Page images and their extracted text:

· · ·

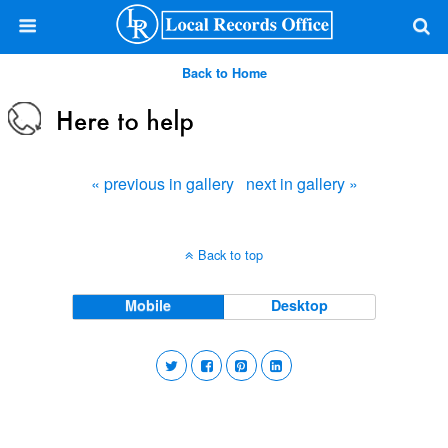
Back to Home
« previous in gallery
next in gallery »
Back to top
Mobile
Desktop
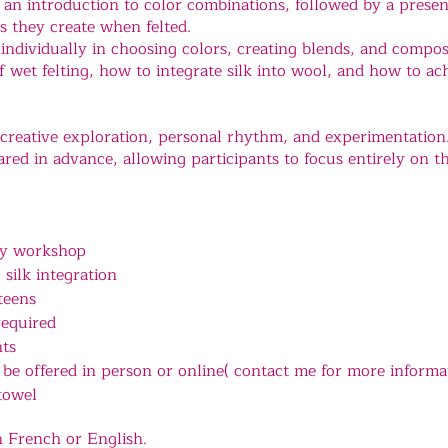
n introduction to color combinations, followed by a present
ts they create when felted.
 individually in choosing colors, creating blends, and compos
of wet felting, how to integrate silk into wool, and how to a
creative exploration, personal rhythm, and experimentation
red in advance, allowing participants to focus entirely on th
ry workshop
 silk integration
teens
required
nts
be offered in person or online( contact me for more informa
towel
n French or English.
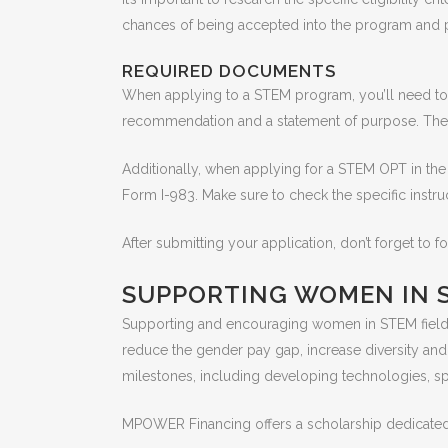
chances of being accepted into the program and p
REQUIRED DOCUMENTS
When applying to a STEM program, you’ll need to 
recommendation and a statement of purpose. The
Additionally, when applying for a STEM OPT in th
Form I-983. Make sure to check the specific instr
After submitting your application, don’t forget to 
SUPPORTING WOMEN IN 
Supporting and encouraging women in STEM fields
reduce the gender pay gap, increase diversity an
milestones, including developing technologies, s
MPOWER Financing offers a scholarship dedicate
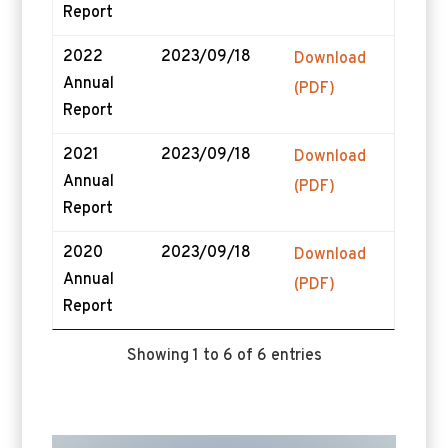
Report
2022
2023/09/18
Download
Annual
(PDF)
Report
2021
2023/09/18
Download
Annual
(PDF)
Report
2020
2023/09/18
Download
Annual
(PDF)
Report
Showing 1 to 6 of 6 entries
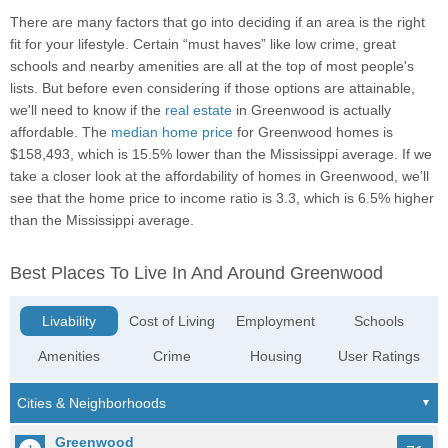
There are many factors that go into deciding if an area is the right
fit for your lifestyle. Certain “must haves” like low crime, great
schools and nearby amenities are all at the top of most people's
lists. But before even considering if those options are attainable,
we'll need to know if the
real estate
in Greenwood is actually
affordable. The
median home price
for Greenwood homes is
$158,493, which is 15.5% lower than the Mississippi average. If we
take a closer look at the affordability of homes in Greenwood, we’ll
see that the home price to income ratio is 3.3, which is 6.5% higher
than the Mississippi average.
Best Places To Live In And Around Greenwood
Livability
Cost of Living
Employment
Schools
Amenities
Crime
Housing
User Ratings
Greenwood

· · ·

INSTRUCTIONS FOR THE TASK: Turn every line of the listing into a numbered list, leaving out blank lines and the pictures.

RESULT:
1. Back to Home
2. « previous in gallery
3. next in gallery »
4. Back to top
5. Mobile
6. Desktop
7. n introduction to color combinations, followed by a present
8. ts they create when felted.
9.  individually in choosing colors, creating blends, and compos
10. of wet felting, how to integrate silk into wool, and how to a
11. creative exploration, personal rhythm, and experimentation
12. red in advance, allowing participants to focus entirely on th
13. ry workshop
14.  silk integration
15. teens
16. required
17. nts
18. be offered in person or online( contact me for more informa
19. towel
20. n French or English.
21. chances of being accepted into the program and p
22. REQUIRED DOCUMENTS
23. When applying to a STEM program, you’ll need to 
24. recommendation and a statement of purpose. The
25. Additionally, when applying for a STEM OPT in th
26. Form I-983. Make sure to check the specific instr
27. After submitting your application, don’t forget to 
28. SUPPORTING WOMEN IN 
29. Supporting and encouraging women in STEM fields
30. reduce the gender pay gap, increase diversity an
31. milestones, including developing technologies, s
32. MPOWER Financing offers a scholarship dedicate
33. Report
34. 2022
35. 2023/09/18
36. Download
37. Annual
38. (PDF)
39. Report
40. 2021
41. 2023/09/18
42. Download
43. Annual
44. (PDF)
45. Report
46. 2020
47. 2023/09/18
48. Download
49. Annual
50. (PDF)
51. Report
52. Showing 1 to 6 of 6 entries
53. There are many factors that go into deciding if an area is the right
54. fit for your lifestyle. Certain “must haves” like low crime, great
55. schools and nearby amenities are all at the top of most people's
56. lists. But before even considering if those options are attainable,
57. we'll need to know if the
58. real estate
59. in Greenwood is actually
60. affordable. The
61. median home price
62. for Greenwood homes is
63. $158,493, which is 15.5% lower than the Mississippi average. If we
64. take a closer look at the affordability of homes in Greenwood, we’ll
65. see that the home price to income ratio is 3.3, which is 6.5% higher
66. than the Mississippi average.
67. Best Places To Live In And Around Greenwood
68. Livability
69. Cost of Living
70. Employment
71. Schools
72. Amenities
73. Crime
74. Housing
75. User Ratings
76. Greenwood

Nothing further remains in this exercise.